Be careful, though; just because you can look in someone’s closet doesn’t mean that you should.

Tip

The CPAN module Data::Dump::Streamer can do similar magic, except that it also deparses the closure. This is useful in other circumstances. The code:

use Data::Dump::Streamer;
my $hundred_by_nines = make_counter( 0, 100, 9 );
1 while 100 > $hundred_by_nines->( );
Dump( $hundred_by_nines );

produces the result:

my ($end,$start,$step);
$end = 100;
$start = 108;
$step = 9;
$CODE1 = sub {
           return if $start = = $end;
           $start += $step;
                  
         };

Find All Global Variables

Track down global variables so you can replace them.

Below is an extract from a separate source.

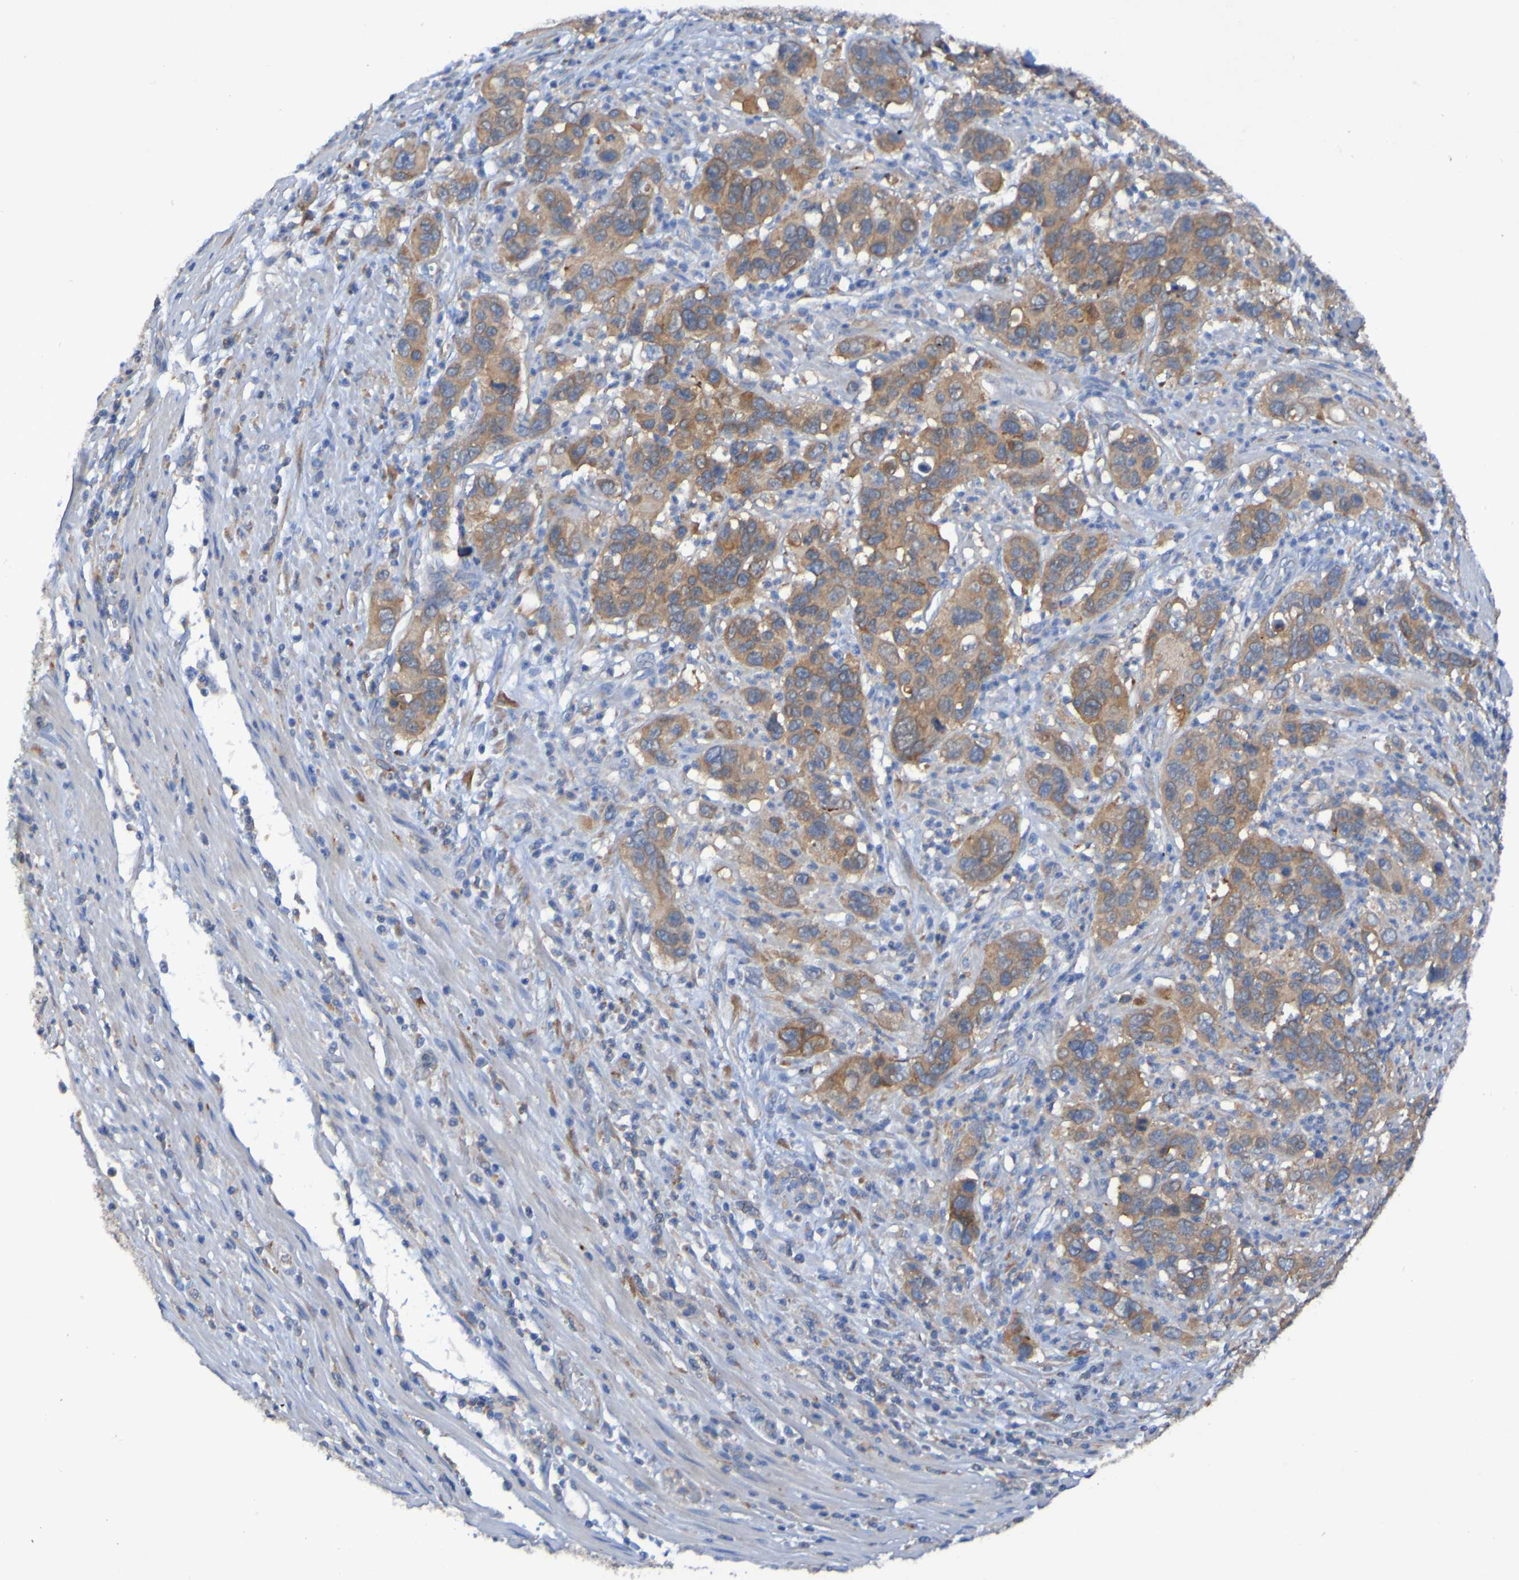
{"staining": {"intensity": "moderate", "quantity": ">75%", "location": "cytoplasmic/membranous"}, "tissue": "pancreatic cancer", "cell_type": "Tumor cells", "image_type": "cancer", "snomed": [{"axis": "morphology", "description": "Adenocarcinoma, NOS"}, {"axis": "topography", "description": "Pancreas"}], "caption": "Immunohistochemistry (DAB (3,3'-diaminobenzidine)) staining of human pancreatic cancer (adenocarcinoma) displays moderate cytoplasmic/membranous protein expression in approximately >75% of tumor cells. Nuclei are stained in blue.", "gene": "ARHGEF16", "patient": {"sex": "female", "age": 71}}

Perl 5’s roots in Perl 1 show through sometimes. This is especially evident in the fact that variables are global by default and lexical only by declaration. The strict pragma helps, but adding that to a large program that’s only grown over time (in the sense that kudzu grows) can make programs difficult to manage.

One problem of refactoring such a program is that it’s difficult to tell by reading whether a particular variable is global or lexical, especially when any declaration may have come hundreds or thousands of lines earlier. Your friends and co-workers may claim that you can’t run a program to analyze your program and find these global variables, but you can!

The Hack

Perl 5 has several core modules in the B::* namespace referred to as the backend compiler collection. These modules let you work with the internal form of a program as Perl has compiled and is running it. To see a representation of a program as Perl sees it, use the B::Concise module. Here’s a short program that uses both lexical and global variables:

use vars qw( $frog $toad );

sub wear_bunny_costume
{
    my $bunny = shift;
    $frog     = $bunny;
    print "\$bunny is $bunny\n\$frog is $frog\n\$toad is $toad";
}

$frog and $toad are global variables.[9] $bunny is a lexical variable. Unless you notice the my or use vars lines, it’s not obvious to the reader which is which. Perl knows, though:

$ perl -MO=Concise,wear_bunny_costume friendly_animals.pl
examples/friendly_animals.pl syntax OK
main::wear_bunny_costume:
n  <1> leavesub[1 ref] K/REFC,1 ->(end)
-     <@> lineseq KP ->n
1        <;> nextstate(main 35 friendly_animals.pl:5) v ->2
6        <2> sassign vKS/2 ->7
4           <1> shift sK/1 ->5
3              <1> rv2av[t2] sKRM/1 ->4
2                 <$> gv(*_) s ->3
5           <0> padsv[$bunny:35,36] sRM*/LVINTRO -6
7        <;> nextstate(main 36 friendly_animals.pl:6) v ->8
a        <2> sassign vKS/2 ->b
8           <0> padsv[$bunny:35,36] s ->9
-           <1> ex-rv2sv sKRM*/1 ->a
9              <$> gvsv(*frog) s -a
b        <;> nextstate(main 36 friendly_animals.pl:7) v ->c
m        <@> print sK ->n
c           <0> pushmark s ->d
-           <1> ex-stringify sK/1 ->m
-              <0> ex-pushmark s ->d
l              <2> concat[t6] sKS/2 ->m
j                 <2> concat[t5] sKS/2 ->k
h                    <2> concat[t4] sKS/2 ->i
f                       <2> concat[t3] sK/2 ->g
d                          <$> const(PV "$bunny is ") s ->e
e                          <0> padsv[$bunny:35,36] s -f
g                       <$> const(PV "\n$frog is ") s ->h
-                    <1> ex-rv2sv sK/1 ->j
i                       <$> gvsv(*frog) s -j
k                 <$> const(PV "\n") s ->l

That’s a lot of potentially confusing output, but it’s reasonably straightforward. This is a textual representation of the optree representing the wear_bunny_costume( ) subroutine. The emboldened lines represent variable accesses. As you can see, there are two different opcodes used to fetch values from a variable. padsv fetches the value of a named lexical from a lexical pad, while gvsv fetches the value of a scalar from a typeglob.

Running the Hack

Knowing this, you can search for all gvsv ops within a compiled program and find the global variables! B::XPath is a backend module that allows you to search a given tree with XPath expressions. To look for a gvsv node in the optree, use the XPath expression //gvsv:

use B::XPath;

my $node = B::XPath->fetch_root( \&wear_bunny_costume );

for my $global ( $node->match( '//gvsv' ) )
{
    my $location = $global->find_nextstate( );
    printf( "Global %s found at %s:%d\n",
    $global->NAME( ), $location->file( ), $location->line( ) );
}

fetch_root( ) gets the root opcode for a given subroutine. To search the entire program, use B::XPath::fetch_main_root( ). match( ) applies an XPath expression to the optree starting at the given $node, returning a list of matching nodes.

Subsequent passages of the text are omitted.